Why aren't there ads embedded in mobile games?

Hi!

I was wondering why wouldn’t popular games embed real ads in their game (such as we have everywhere in real life for general goods - food, furniture etc.). For example, in a 3D endless runner there could be visible billboards with real ads added to the environment . It would reduce the friction created by interstitials and I’m sure the audience reached would be higher than a real billboard placed somewhere on the side of a street (for games that have millions of downloads and an active player base).

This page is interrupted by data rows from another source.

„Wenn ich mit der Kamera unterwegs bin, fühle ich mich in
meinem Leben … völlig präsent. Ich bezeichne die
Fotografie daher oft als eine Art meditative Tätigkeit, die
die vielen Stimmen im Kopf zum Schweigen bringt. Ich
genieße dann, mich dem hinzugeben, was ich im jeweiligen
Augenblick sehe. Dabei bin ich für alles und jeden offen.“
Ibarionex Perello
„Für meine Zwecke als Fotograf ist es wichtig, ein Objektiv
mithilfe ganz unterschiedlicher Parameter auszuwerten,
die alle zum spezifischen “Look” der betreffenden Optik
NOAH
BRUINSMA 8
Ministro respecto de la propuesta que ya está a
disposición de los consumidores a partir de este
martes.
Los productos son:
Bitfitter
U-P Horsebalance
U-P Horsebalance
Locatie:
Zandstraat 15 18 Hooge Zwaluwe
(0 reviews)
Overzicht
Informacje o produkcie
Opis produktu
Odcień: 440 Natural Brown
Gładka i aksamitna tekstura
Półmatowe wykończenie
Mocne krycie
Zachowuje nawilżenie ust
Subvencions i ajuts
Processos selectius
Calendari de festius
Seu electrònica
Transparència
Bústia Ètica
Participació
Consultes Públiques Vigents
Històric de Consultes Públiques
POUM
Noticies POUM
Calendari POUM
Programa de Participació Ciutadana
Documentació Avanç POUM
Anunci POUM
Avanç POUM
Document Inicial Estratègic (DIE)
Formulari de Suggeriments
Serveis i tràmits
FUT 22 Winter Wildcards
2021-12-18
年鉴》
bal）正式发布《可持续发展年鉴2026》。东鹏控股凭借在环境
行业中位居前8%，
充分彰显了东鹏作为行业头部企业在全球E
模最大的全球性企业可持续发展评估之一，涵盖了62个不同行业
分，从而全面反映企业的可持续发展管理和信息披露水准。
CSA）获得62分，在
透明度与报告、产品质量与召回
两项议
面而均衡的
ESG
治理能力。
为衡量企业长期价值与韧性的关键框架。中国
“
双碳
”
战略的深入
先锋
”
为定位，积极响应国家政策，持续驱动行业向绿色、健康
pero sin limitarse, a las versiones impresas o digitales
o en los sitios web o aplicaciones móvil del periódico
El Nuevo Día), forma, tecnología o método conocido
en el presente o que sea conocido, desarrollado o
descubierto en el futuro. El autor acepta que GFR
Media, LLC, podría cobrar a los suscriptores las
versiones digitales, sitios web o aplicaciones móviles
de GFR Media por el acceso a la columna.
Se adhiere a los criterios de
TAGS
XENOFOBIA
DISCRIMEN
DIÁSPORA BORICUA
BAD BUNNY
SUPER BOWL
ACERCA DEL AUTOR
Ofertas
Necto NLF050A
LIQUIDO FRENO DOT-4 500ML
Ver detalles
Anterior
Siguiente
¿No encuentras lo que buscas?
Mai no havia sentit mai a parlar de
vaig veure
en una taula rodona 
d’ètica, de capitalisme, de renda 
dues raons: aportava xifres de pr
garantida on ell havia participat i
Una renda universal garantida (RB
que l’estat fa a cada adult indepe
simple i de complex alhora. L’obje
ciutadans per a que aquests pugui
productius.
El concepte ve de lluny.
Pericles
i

I read a couple of reasons I found in a few searches on Google, but all of them were speculations and seemed a little far fetched to me.

Thank you!

One big problem with Advertisements placed in the game world is they are often only shortly visible or not good readable.

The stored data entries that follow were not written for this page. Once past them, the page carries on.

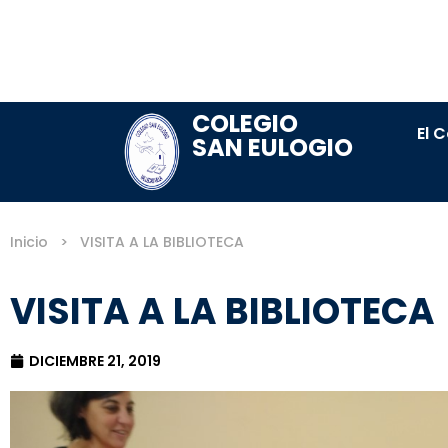
COLEGIO
El 
SAN EULOGIO
Inicio
>
VISITA A LA BIBLIOTECA
VISITA A LA BIBLIOTECA
DICIEMBRE 21, 2019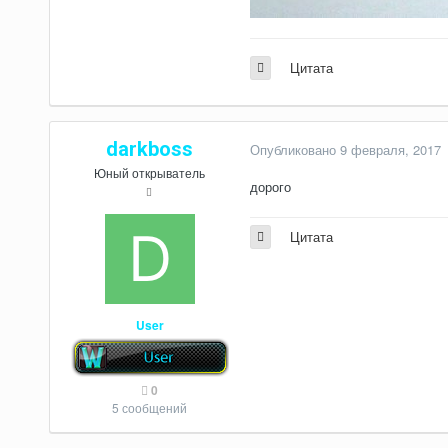
Цитата
darkboss
Опубликовано
9 февраля, 2017
Юный открыватель
дорого
Цитата
User
0
5 сообщений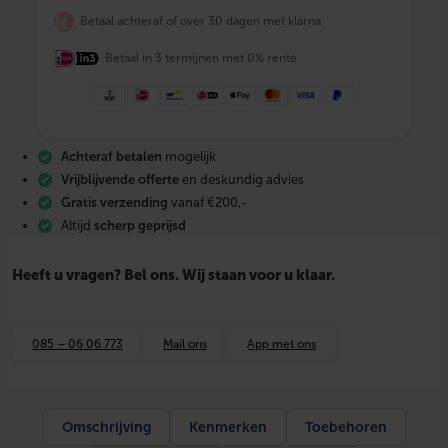
w
Betaal achteraf of over 30 dagen met klarna
a
i
Betaal in 3 termijnen met 0% rente
r
d
e
u
r
l
Achteraf betalen
mogelijk
u
c
Vrijblijvende offerte
en deskundig advies
h
Gratis verzending
vanaf €200,-
t
Altijd
scherp geprijsd
g
o
r
Heeft u vragen? Bel ons. Wij staan voor u klaar.
d
i
j
n
085 – 06 06 773
Mail ons
App met ons
S
L
I
M
-
Omschrijving
Kenmerken
Toebehoren
W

Advertisers have to make sure that the advertisements they give to apps to show are displayed in a way that the person on the other and that is paying for that advertisement is happy with it.

Checking how the advertisements are placed into the world would have to be checked by a human and unless you have a gigantic successful game it’s mostly not worth the work.

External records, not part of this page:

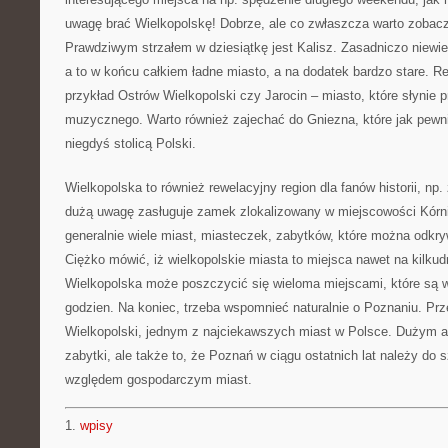
uwagę brać Wielkopolskę! Dobrze, ale co zwłaszcza warto zobac
Prawdziwym strzałem w dziesiątkę jest Kalisz. Zasadniczo niewie
a to w końcu całkiem ładne miasto, a na dodatek bardzo stare. Re
przykład Ostrów Wielkopolski czy Jarocin – miasto, które słynie 
muzycznego. Warto również zajechać do Gniezna, które jak pewnie
niegdyś stolicą Polski.
Wielkopolska to również rewelacyjny region dla fanów historii, n
dużą uwagę zasługuje zamek zlokalizowany w miejscowości Kórni
generalnie wiele miast, miasteczek, zabytków, które można odkr
Ciężko mówić, iż wielkopolskie miasta to miejsca nawet na kilkud
Wielkopolska może poszczycić się wieloma miejscami, które są wa
godzien. Na koniec, trzeba wspomnieć naturalnie o Poznaniu. Prz
Wielkopolski, jednym z najciekawszych miast w Polsce. Dużym a
zabytki, ale także to, że Poznań w ciągu ostatnich lat należy do 
względem gospodarczym miast.
1.
wpisy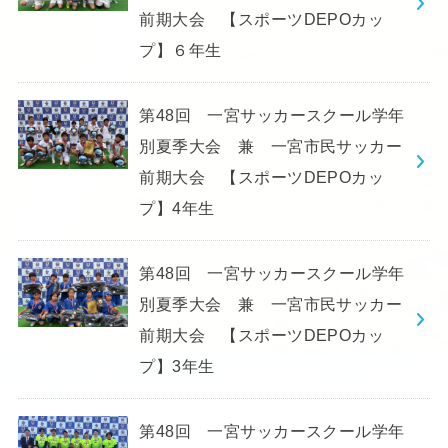
前期大会 【スポーツDEPOカッ
プ】６年生
第48回 一宮サッカースクール学年
別夏季大会 兼 一宮市民サッカー
前期大会 【スポーツDEPOカッ
プ】4年生
第48回 一宮サッカースクール学年
別夏季大会 兼 一宮市民サッカー
前期大会 【スポーツDEPOカッ
プ】3年生
第48回 一宮サッカースクール学年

Just showing a full screen or a banner app makes it a lot easier to guarantee how the add is shown.

In-game billboards have been done, but user engagement is hard to measure with that format. It also breaks with whatever form or style your game world is trying to deliver. Imagine a space game and there’s an ad for Pampers diapers on a billboard. It would look lame, and break the style of the game.

Now you can counter with an argument that the advertiser could design the ad to fit the theme, but now you are talking about reaching out to the advertisers, negotiating custom ads just for that one game, etc. That’s a lot of effort! They will want guarantees that you’ll expose the ad to millions of eyeballs.

It’s been tried. It just doesn’t work that well. I think one of EA’s SSX games has billboards for a Honda vehicle and down at the end of the slope, there’s the vehicle sitting there. Nobody wants that in a game they’ve paid for. For a free game? Maybe. But you still need the size and influence of an “EA” to get those kinds of sponsors.

It has been done. Look up Superfrog and Lucozade for example. If you’re a massive franchise like GTA, you could possibly negotiate a deal (brand or developer) but then you have associations and what people might do to your brand in game. Typically big brands wanting gaming coverage will create their own game and maintain control rather than go to some unknown or risk some ghastly YouTube video of their brand being used in an unconventional murder or stupid virtual car stunt.